Fiquei horrorizada, na manhã de segunda-feira, com a cena que presenciei nas imediações do São Roque Shopping Center. Uma menina que aparentava cerca de oito anos, entre berros e lágrimas, recusava-se a andar, dizendo que queria voltar para casa de carro.  A mãe explicava que o automóvel não tinha combustível e nem havia onde comprá-lo. A pequena permanecia irredutível. Nem mesmo as promessas de que ganharia figurinhas, maquiagem ou sorvete a demoveram do empacamento e do escarcéu. Por fim, a mulher pegou a filha no colo e partiram.

Embora mais contidos em fazer escândalos, também são muitos os adultos que têm se lamuriado exaustivamente por terem de deixar os carros nas garagens e tocar a vida momentaneamente a pé.

Diversas outras crianças, ao contrário, têm desfrutado das delícias e descobertas das  caminhadas. Andam saltitantes e até correm pelas calçadas, com ares de liberdade, curiosidade e alegria, enquanto acompanham adultos em afazeres pela cidade. Um homem, parado com dois meninos na Rua Dr. Stevaux, mostrava aos filhos o local do desabamento que eles viram noticiado no telejornal. Interessada, a duplinha fazia mil perguntas ao pai.
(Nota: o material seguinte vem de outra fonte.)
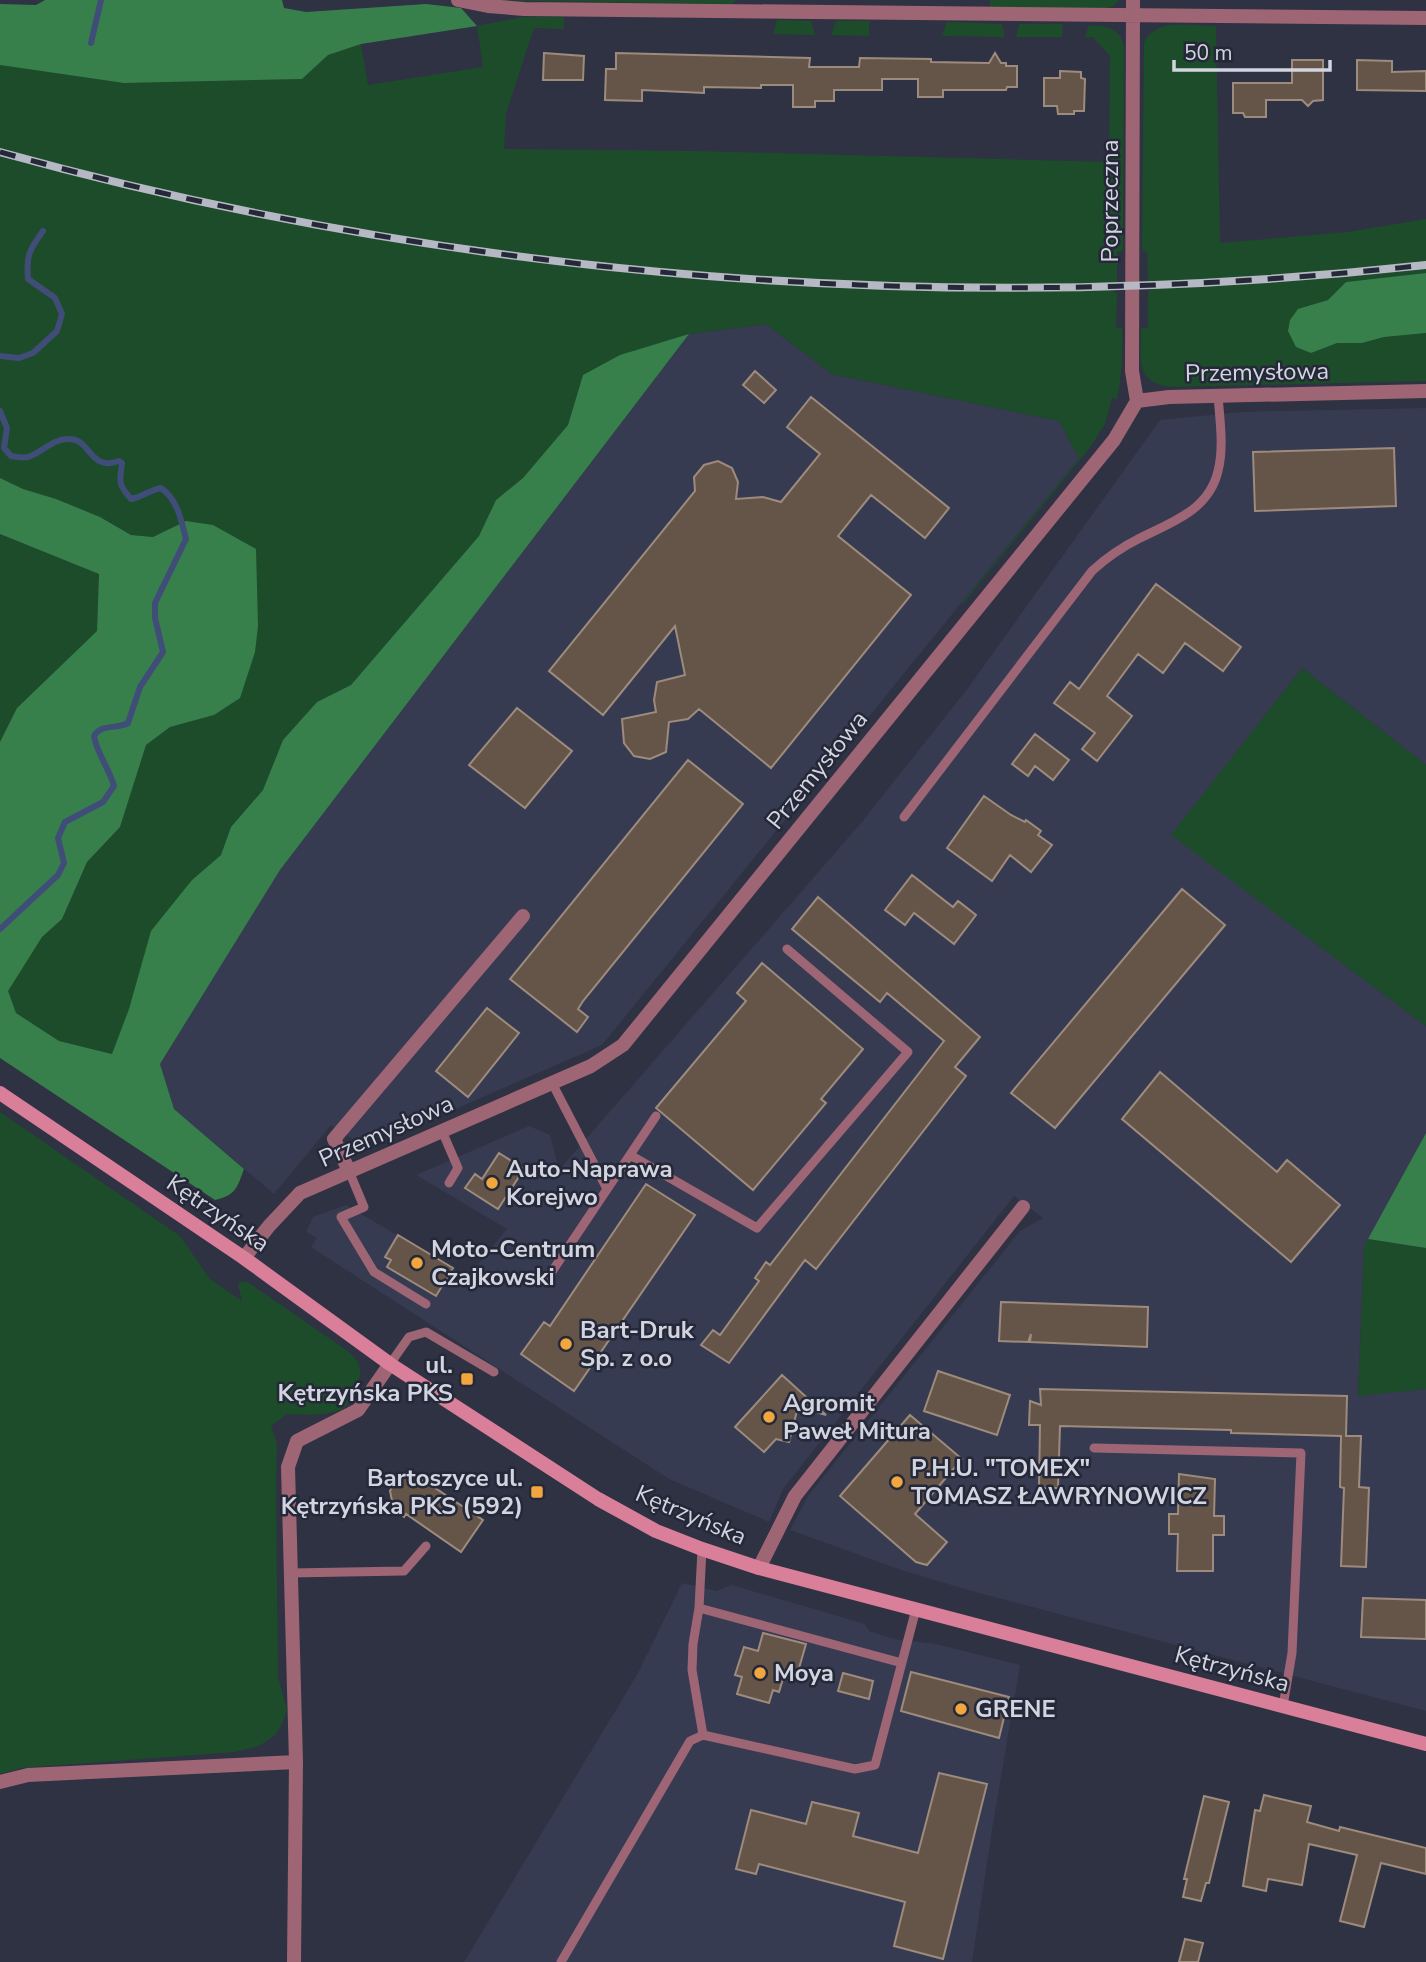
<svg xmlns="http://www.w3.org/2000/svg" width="1426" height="1962" font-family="'Nunito Sans',sans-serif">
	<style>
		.built { fill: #363b51 }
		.green { fill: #1d4c2a }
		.forest { fill: #37804c }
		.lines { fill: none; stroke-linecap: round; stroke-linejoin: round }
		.stream { stroke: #404d79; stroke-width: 6 }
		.building { fill: #655548; stroke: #9d8b7d; stroke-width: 2 }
		.lane { stroke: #9e6575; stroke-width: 9 }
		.street { stroke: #9e6575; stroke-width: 14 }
		.secondary { stroke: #d97f99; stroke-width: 14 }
		.rail-casing { stroke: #b6b9c4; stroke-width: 8 }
		.rail { stroke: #252838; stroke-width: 5; stroke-dasharray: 16; stroke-linecap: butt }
		.poi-dot { fill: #f1a63f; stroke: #252838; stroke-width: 2.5 }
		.labels { text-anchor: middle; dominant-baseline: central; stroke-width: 5; stroke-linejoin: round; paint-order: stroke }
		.street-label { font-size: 24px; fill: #d2d5df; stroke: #252838 }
		.poi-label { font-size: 24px; font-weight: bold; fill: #d2d5df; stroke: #252838; text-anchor: start }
	</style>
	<rect width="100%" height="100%" fill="#2e3242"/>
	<!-- built -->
	<path class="built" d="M766,324L832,374L1059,421L1079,458L602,1045L366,1148L331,1125L274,1194L174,1109L160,1064L280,870L689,334Z
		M1426,408V765L1302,668L1172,835L1426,1026V1133L1364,1248L1358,1395L1426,1389V1711L968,1590L904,1571L790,1530L808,1496L1020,1231L1043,1218L1014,1196L783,1489L769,1522L669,1479L311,1247L317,1238L306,1232L313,1217L346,1205L468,1277L507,1229L416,1175L529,1126L550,1135L559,1170L861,823L968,688L1160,420L1241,412Z
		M682,1583L717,1591L732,1585L865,1624L869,1631L894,1639L936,1644L1020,1665L993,1824L972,1962H464L637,1675Z"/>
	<!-- green -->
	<path class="green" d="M478,0H736L732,4Z
		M990,0H1120L1113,6L1103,9L990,7Z
		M522,17H564V29L534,28L506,113L504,149L694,151L1109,162L1110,56L1093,37H1085L1089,25C1106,26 1120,27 1124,46L1123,251L1117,252V283H1113V292L1117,293L1116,327L1122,328C1123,352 1122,375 1117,399L1112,398L1105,424L1091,446L963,604H961L1079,458L1059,421L832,374L766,324L689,334L583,375L568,425L523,478L496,500L479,536L351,685L317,702L283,740L263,790L231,827L221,855L192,880L129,1009L113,1054L59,1041L16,1013L7,991L42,937L62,919L87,862L120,827L146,745L170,727L214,715L186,521L153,537L131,535L100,517L56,499L23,489L0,478V65L124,83L302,79L328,55L361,44L368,85L483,67L477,26Z
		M777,20L811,21L815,35L773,34Z
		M836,21H869V36L831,35Z
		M947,22L1002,24L1005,37L942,36Z
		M1019,24H1063L1062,37H1016Z
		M1216,26L1220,243L1348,232L1426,219V273L1346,282L1328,300L1298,309L1311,353L1337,343H1362L1384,337L1426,333V381L1171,387C1134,383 1141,357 1141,328H1148V291H1151V282H1148L1147,252L1142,251L1144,43C1154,17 1192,26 1216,26Z
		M0,534L99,574L97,631L17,708L0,742Z
		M1302,668L1426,765V1026L1171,835Z
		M0,1112L180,1236L210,1279L242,1301L238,1285L240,1282H248L349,1352C368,1369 359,1378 352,1397C349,1403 346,1408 338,1411C321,1416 304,1415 287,1414L271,1426L277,1443L276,1484L278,1677L287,1709L283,1722L275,1735L259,1746L235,1752L21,1768L0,1774Z
		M1368,1239L1426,1248V1389L1358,1396L1364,1247Z"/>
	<!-- forest -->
	<path class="forest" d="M45,0H282L284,8L306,12L426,4L461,8L477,26L361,44L328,55L302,79L124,83L0,65V4L36,5Z
		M1426,273V333L1384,337L1362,343H1337L1311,353L1296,347L1288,331L1290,320L1298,309L1328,300L1346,282Z
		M689,334L280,870L160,1064L174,1109L244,1169C237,1188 236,1195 215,1200L0,1058V742L17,708L97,631L99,574L0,534V478L23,489L56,499L100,517L131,535L153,537L186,521L213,525L256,549L258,626L255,652L240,698L214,715L170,727L146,745L120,827L87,862L62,919L42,937L8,991L16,1013L59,1041L112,1054L129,1009L151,931L192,880L221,855L231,827L263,790L283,740L317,702L351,685L479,536L496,500L523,478L568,425L583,375L620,355Z
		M1426,1133V1248L1368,1239Z"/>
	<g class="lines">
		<!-- stream -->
		<path class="stream" d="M91,43L101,0
			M0,356L19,358L33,353L57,331L62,314L55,298L28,279C26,256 29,250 43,231
			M0,411L7,428L4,448L11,456C16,457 23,458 28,457C42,453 52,439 68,439C92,438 88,472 119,461L122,463C120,482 117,483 131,499C142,497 150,490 161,488C178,500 181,520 186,539L155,603V618L163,652L140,687L128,723C115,730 102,723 94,736C97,754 109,768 114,786L103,802L65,822L58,838L64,863L58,875L0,929"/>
	</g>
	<!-- building -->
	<path class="building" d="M544,53L584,56L583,80H543Z
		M616,53L810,58L809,67H859L860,58L931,59V62L989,63L995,53L1001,63H1006V66H1017V87H1007L1006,90H943V97H918V79H882V90H834V101H815V107H793V85H761V88L704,87V93L642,90V101L605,100L606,69H616Z
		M1292,60H1323V100L1313,101L1308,106L1302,100H1266V117H1245L1243,113H1233V83H1292Z
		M1357,60L1392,61V72L1426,71V91L1357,90Z
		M1060,71L1081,72V78L1085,79L1084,111H1074V114H1058L1057,106H1044V78H1060Z
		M755,371L776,390L764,403L743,385Z
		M811,397L949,508L925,538L871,495L838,536L911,595L771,768L699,709L688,719L669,722L666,752L650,759L634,756L624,743L622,719L656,712L654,700L657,682L685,675L675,626L603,715L549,671L695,491L694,477L704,465L718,461L732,468L738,482L736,499L763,497L781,502L820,454L787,427Z
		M1394,448L1396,506L1255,511L1253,452Z
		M1156,584L1241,647L1223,671L1185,643L1163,673L1138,654L1107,696L1132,716L1097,761L1082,749L1095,733L1054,703L1070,682L1079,689Z
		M517,708L572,751L525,808L469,765Z
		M1035,734L1069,760L1053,780L1035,766L1028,776L1012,764Z
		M688,760L743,804L583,1001L578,1009L588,1017L577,1032L510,979Z
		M984,796L1011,815L1025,822L1026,820L1041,831L1038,835L1052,845L1031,872L1010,855L992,881L947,848Z
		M912,875L953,907L958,901L976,915L954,944L914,913L905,925L885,910Z
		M1182,889L1225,925L1055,1128L1011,1093Z
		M818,897L980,1037L955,1067L966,1076L816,1269L805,1260L729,1363L701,1345L713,1330L720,1335L759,1281L755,1278L766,1262L770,1265L944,1041L887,993L880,1002L792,929Z
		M762,963L863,1049L821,1099L826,1103L753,1190L656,1108L746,1001L737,993Z
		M487,1008L519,1033L468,1097L436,1071Z
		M1160,1072L1277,1172L1287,1160L1340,1205L1291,1262L1122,1119Z
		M499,1153L524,1169L498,1209L465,1188L475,1174L482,1179Z
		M646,1184L695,1215L574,1391L521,1354L544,1322L550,1326Z
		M398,1235L453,1268L436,1296L387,1267L391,1260L385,1257Z
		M1001,1302L1148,1307L1147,1347L1030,1342L1031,1334L1028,1342L999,1341Z
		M938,1371L1010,1395L997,1435L924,1411Z
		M782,1375L826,1415L798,1407L789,1442L776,1439L764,1452L735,1427Z
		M1040,1389L1347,1396L1346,1436H1361L1359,1487L1369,1488L1366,1567L1341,1566L1344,1488L1340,1487L1341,1436L1231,1433V1430L1060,1426L1058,1488H1039L1040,1425H1029L1030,1401L1041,1405Z
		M910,1415L962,1459L915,1514L947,1542L927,1565L916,1562L840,1496Z
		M1179,1474L1215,1479L1214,1516H1224V1535H1213V1571H1177L1178,1534H1169V1514H1178Z
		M403,1477H414L426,1482L483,1520L461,1552L406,1514L404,1517L393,1506L390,1491L394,1483Z
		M1363,1598L1426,1600V1639L1361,1637Z
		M763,1633L806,1644L797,1675L785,1672L779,1692L773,1690L769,1703L737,1694L742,1677L735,1675L744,1647L758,1651Z
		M911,1672L1009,1697L999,1738L901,1711Z
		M843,1673L873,1681L869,1699L838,1691Z
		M939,1773L987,1784L943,1959L894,1946L905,1902L759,1864L756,1874L736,1869L751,1810L806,1824L812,1802L859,1813L853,1836L918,1853Z
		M1264,1795L1311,1806L1307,1822L1339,1831L1340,1827L1426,1848V1874L1381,1863L1364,1927L1340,1921L1357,1855L1309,1844L1302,1885L1268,1879L1266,1891L1243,1886L1255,1810L1260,1811Z
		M1204,1796L1229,1802L1209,1883H1206L1201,1901L1183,1897L1187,1879H1184Z
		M1185,1939L1203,1943L1198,1962H1179Z"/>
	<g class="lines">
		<!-- lane -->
		<path class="lane" d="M904,817L1092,571C1106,558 1122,547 1140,538C1172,522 1209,510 1218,471C1224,448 1220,421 1218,396
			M552,1083L607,1189
			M442,1131L458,1168L449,1183
			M630,1155L757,1228L908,1052L787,949
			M349,1171L364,1207L341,1217L374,1272L426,1304
			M545,1282L656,1116
			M390,1364L409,1337L426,1332L494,1372
			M1094,1448L1301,1453L1292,1653L1283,1706
			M702,1549L699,1608L902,1663
			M290,1573L404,1571L426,1546
			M699,1608L693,1644L692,1670L703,1735
			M561,1962L690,1741L703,1735L855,1769L875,1765L916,1609"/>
		<!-- street -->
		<path class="street" d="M458,0L488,6L524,9L1426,18
			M1133,0L1132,371L1137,401
			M1137,401L1169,397L1426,391
			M349,1171L334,1139L523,916
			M244,1258L269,1226L300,1193L591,1066L623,1045L1114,440L1137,401
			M759,1568L795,1496L1023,1207
			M0,1782L28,1775L296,1762
			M294,1962L296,1762L288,1467L297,1441L358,1410L390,1364"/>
		<!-- secondary -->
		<path class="secondary" d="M0,1093L244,1258L390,1364L598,1499L656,1531L702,1549L759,1568L1426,1744"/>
		<!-- rail casing -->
		<g class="rail-casing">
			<path id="rail" d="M0,152C463,280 949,317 1426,265"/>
		</g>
		<!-- rail -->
		<use href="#rail" class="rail"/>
	</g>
	<!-- markers -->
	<g class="poi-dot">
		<circle cx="492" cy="1183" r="7"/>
		<circle cx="417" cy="1263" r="7"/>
		<circle cx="566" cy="1344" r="7"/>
		<rect x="460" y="1372" width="14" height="14" rx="3.5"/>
		<circle cx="769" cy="1417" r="7"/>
		<circle cx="897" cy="1482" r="7"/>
		<rect x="530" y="1485" width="14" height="14" rx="3.5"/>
		<circle cx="760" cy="1673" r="7"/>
		<circle cx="961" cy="1709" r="7"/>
	</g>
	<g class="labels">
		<!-- street labels -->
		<g class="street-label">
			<text transform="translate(1110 201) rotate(-90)">Poprzeczna</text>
			<text transform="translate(1257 372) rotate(-1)">Przemysłowa</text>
			<text transform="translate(817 770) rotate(-51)">Przemysłowa</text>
			<text transform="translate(386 1131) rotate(-24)">Przemysłowa</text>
			<text transform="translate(218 1213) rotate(34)">Kętrzyńska</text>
			<text transform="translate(691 1515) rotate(23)">Kętrzyńska</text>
			<text transform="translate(1232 1669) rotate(15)">Kętrzyńska</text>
		</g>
		<!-- poi labels -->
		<g class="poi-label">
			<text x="506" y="1169">Auto-Naprawa<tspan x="506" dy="28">Korejwo</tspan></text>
			<text x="431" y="1249">Moto-Centrum<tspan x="431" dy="28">Czajkowski</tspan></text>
			<text x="580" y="1330">Bart-Druk<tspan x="580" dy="28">Sp. z o.o</tspan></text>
			<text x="453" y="1365" text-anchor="end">ul.<tspan x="453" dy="28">Kętrzyńska PKS</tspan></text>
			<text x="783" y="1403">Agromit<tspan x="783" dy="28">Paweł Mitura</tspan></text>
			<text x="911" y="1468">P.H.U. "TOMEX"<tspan x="911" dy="28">TOMASZ ŁAWRYNOWICZ</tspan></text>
			<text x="523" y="1478" text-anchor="end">Bartoszyce ul.<tspan x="523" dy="28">Kętrzyńska PKS (592)</tspan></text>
			<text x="774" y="1673">Moya</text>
			<text x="975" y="1709">GRENE</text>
		</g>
	</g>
	<!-- scale -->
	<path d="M1174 60v10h156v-10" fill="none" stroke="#d2d5df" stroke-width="3.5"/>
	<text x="1184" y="60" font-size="21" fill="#d2d5df" stroke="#252838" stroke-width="5" paint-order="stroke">50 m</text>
</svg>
Andar a pé proporciona não somente a experiência de observar detalhes jamais  vistos quando a pessoa se locomove de carro, moto, ônibus ou mesmo bicicleta. Quem caminha também ouve muito do que “comenta-se pelaí…”, como diz há mais de meio século meu caro amigo Lécio, que assina a coluna “Outras Notícias”, em O Democrata.

Pela São Roque mais silenciosa e deserta destas dias, apurei os ouvidos e pude escutar também a conversa das mocinhas que trabalham na Zona Azul e, ultimamente, têm tido tempo de sobra para prosear. Uma delas, perto da agência central dos Correios, contava à outra que ainda há de realizar o sonho de ser engenheira. No banco do ponto de táxi do início da Av. Tiradentes, um homem dizia a outros que, se pudesse criar um bicho de estimação, teria um carneiro.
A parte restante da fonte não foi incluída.